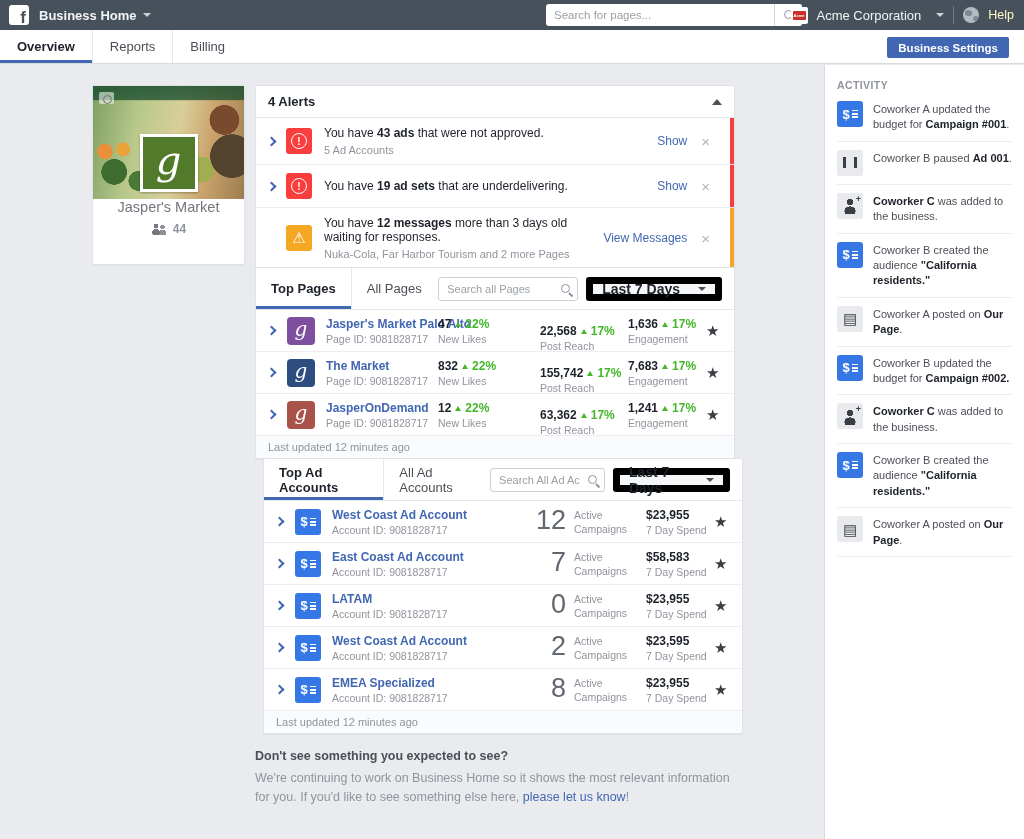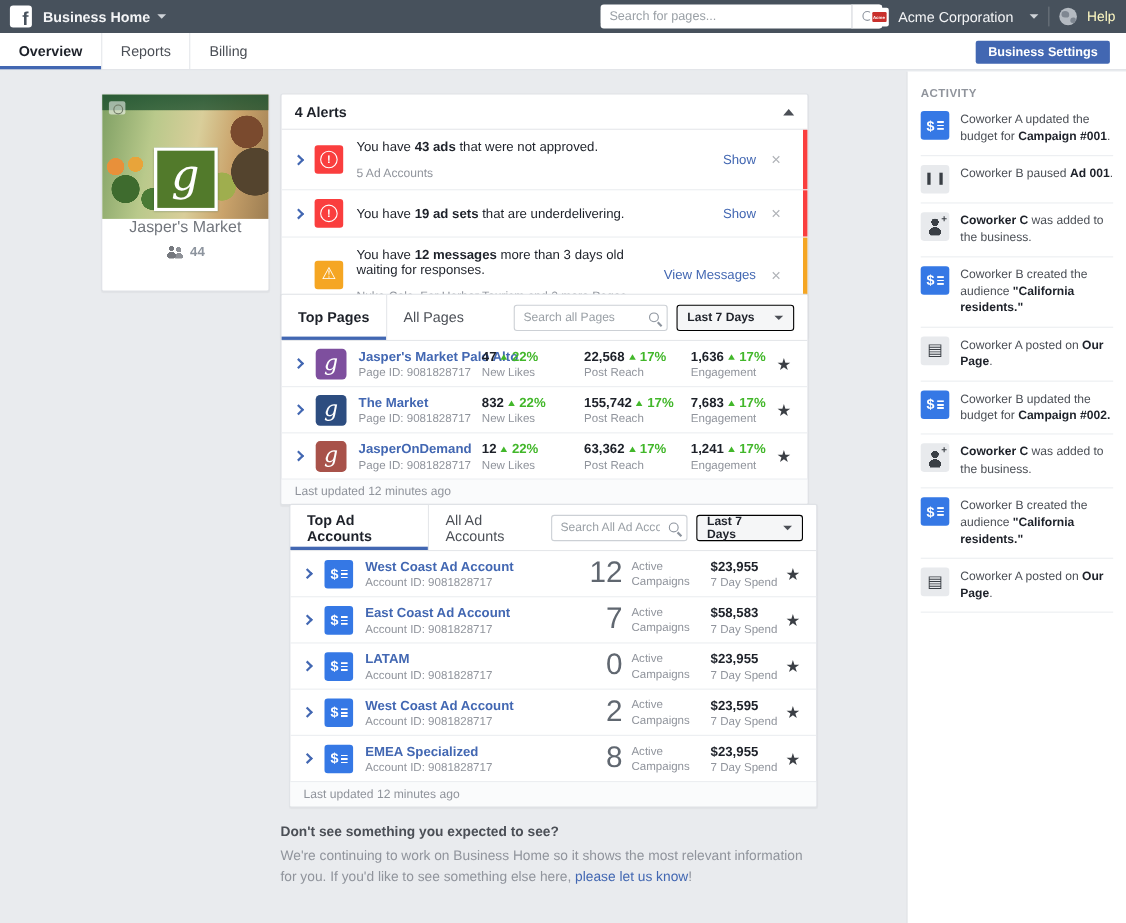--- a/index.html
+++ b/index.html
@@ -77,21 +77,21 @@
   .chev { width:7px; height:7px; border-top:2px solid #4267b2; border-right:2px solid #4267b2; transform:rotate(45deg); display:inline-block; flex-shrink:0; cursor:pointer; }
   .alert-row .chev { margin-right:11px; }
   .a-icon { width:26px; height:26px; border-radius:3px; margin-right:12px; display:flex; align-items:center; justify-content:center; flex-shrink:0; }
   .a-icon.red { background:#fa3e3e; }
   .a-icon.red::before { content:"!"; width:14px; height:14px; border:1.5px solid #fff; border-radius:50%; color:#fff; font-size:10px; font-weight:bold; display:flex; align-items:center; justify-content:center; }
   .a-icon.orange { background:#f5a623; }
   .a-icon.orange::before { content:"⚠"; color:#fff; font-size:15px; line-height:1; margin-top:-2px; }
   .alert-text { flex:1; min-width:0; }
   .alert-line1 { font-size:12px; color:#1d2129; }
   .alert-line1 b { font-weight:bold; }
-  .alert-line2 { font-size:11px; color:#90949c; margin-top:12px; }
+  .alert-line2 { font-size:11px; color:#90949c; margin-top:4px; }
   .alert-action { font-size:12px; color:#4267b2; margin:0 14px 0 8px; white-space:nowrap; cursor:pointer; }
   .alert-close { color:#b0b3b8; font-size:15px; line-height:1; cursor:pointer; }
   .strip { position:absolute; right:0; top:0; bottom:0; width:4px; }
   .strip.red { background:#fa3e3e; }
   .strip.orange { background:#f5a623; }
   .card-footer { padding:5px 12px; background:#fafbfc; font-size:11px; color:#90949c; }
   .card-footer a { color:#4267b2; text-decoration:none; cursor:pointer; }
 
   
   .pages-card { position:absolute; left:255px; top:202px; width:480px; }
@@ -99,35 +99,35 @@
   .list-header { display:flex; align-items:stretch; height:42px; border-bottom:1px solid #e5e7ea; }
   .seg-tab { position:relative; display:flex; align-items:center; padding:0 15px; font-size:13px; color:#4b4f56; cursor:pointer; }
   .seg-tab.active { font-weight:bold; color:#1d2129; }
   .seg-tab.active::after { content:""; position:absolute; left:0; right:0; bottom:0; height:3px; background:#4267b2; }
   .seg-tab + .seg-tab { border-left:1px solid #e5e7ea; }
   .list-header-right { margin-left:auto; display:flex; align-items:center; gap:8px; padding-right:12px; }
   .mini-search { position:relative; width:140px; height:24px; }
   .mini-search input { width:100%; height:100%; border:1px solid #ccd0d5; border-radius:3px; font-size:11px; padding:0 24px 0 8px; outline:none; color:#1d2129; font-family:"Liberation Sans", sans-serif; }
   .mini-search input::placeholder { color:#9aa0a6; }
   .mini-search .mag { position:absolute; right:6px; top:6px; }
-  .range-btn { height:24px; background:#f5f6f7; border:1px solid #000000; border-radius:3px; font-size:11px; font-weight:bold; color:#1d2129; display:flex; align-items:center; gap:18px; padding:0 9px; cursor:pointer; }
+  .range-btn { height:24px; background:#f5f6f7; border:7px solid #000000; border-radius:3px; font-size:14px; font-weight:bold; color:#1d2129; display:flex; align-items:center; gap:18px; padding:0 9px; cursor:pointer; }
   .range-btn .caret-down { color:#4b4f56; }
   .list-row { position:relative; display:flex; align-items:center; height:42px; border-bottom:1px solid #eceef1; padding-left:12px; }
   .list-row .chev { margin-right:12px; }
   .row-icon { border-radius:4px; display:flex; align-items:center; justify-content:center; flex-shrink:0; margin-right:11px; }
   .page-glyph { width:28px; height:28px; }
   .page-glyph span { color:#fff; font-family:"DejaVu Serif", serif; font-style:italic; font-size:20px; line-height:1; margin-top:-3px; }
   .dollar-icon { width:26px; height:26px; border-radius:3px; background:#3578e5; }
   .dollar-icon::before { content:"$"; color:#fff; font-size:13px; font-weight:bold; }
   .dollar-icon::after { content:""; width:6px; height:8px; margin-left:2px; background:repeating-linear-gradient(#fff 0 1.5px, transparent 1.5px 3.2px); }
   .row-title { min-width:0; }
   .row-name { font-size:12px; font-weight:bold; color:#4267b2; cursor:pointer; white-space:nowrap; }
   .row-meta { font-size:10.5px; color:#90949c; margin-top:2px; white-space:nowrap; }
   .stat { position:absolute; top:7px; }
-  .stat.s1 { left:182px; } .stat.s2 { left:275px; } .stat.s3 { left:372px; }
+  .stat.s1 { left:182px; } .stat.s2 { left:284px;margin-top:7px; } .stat.s3 { left:372px; }
   .stat-line { display:flex; align-items:center; gap:4px; font-size:12px; font-weight:bold; color:#1d2129; }
   .up-arrow { width:0; height:0; border-left:3.5px solid transparent; border-right:3.5px solid transparent; border-bottom:5px solid #42b72a; display:inline-block; }
   .stat-delta { color:#42b72a; }
   .stat-label { font-size:10.5px; color:#90949c; margin-top:2px; font-weight:normal; }
   .star { position:absolute; left:450px; top:50%; transform:translateY(-50%); font-size:15px; color:#3b3f45; cursor:pointer; }
   .camp-num { position:absolute; left:248px; top:4px; width:54px; text-align:right; font-size:27px; font-weight:300; color:#606770; font-family:"Liberation Sans", sans-serif; }
   .camp-label { position:absolute; left:310px; top:8px; font-size:10.5px; color:#90949c; line-height:1.3; }
   .spend { position:absolute; left:382px; top:7px; }
   .spend-val { font-size:12px; font-weight:bold; color:#1d2129; }
   .spend-label { font-size:10.5px; color:#90949c; margin-top:2px; }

- GOAL OF THE EXERCISE
Output only the lines from the one that contains "position:absolute; left:382px; top:7px;" through the last line of the data above, each restated exactly.

- RESPONSE BOX
   .spend { position:absolute; left:382px; top:7px; }
   .spend-val { font-size:12px; font-weight:bold; color:#1d2129; }
   .spend-label { font-size:10.5px; color:#90949c; margin-top:2px; }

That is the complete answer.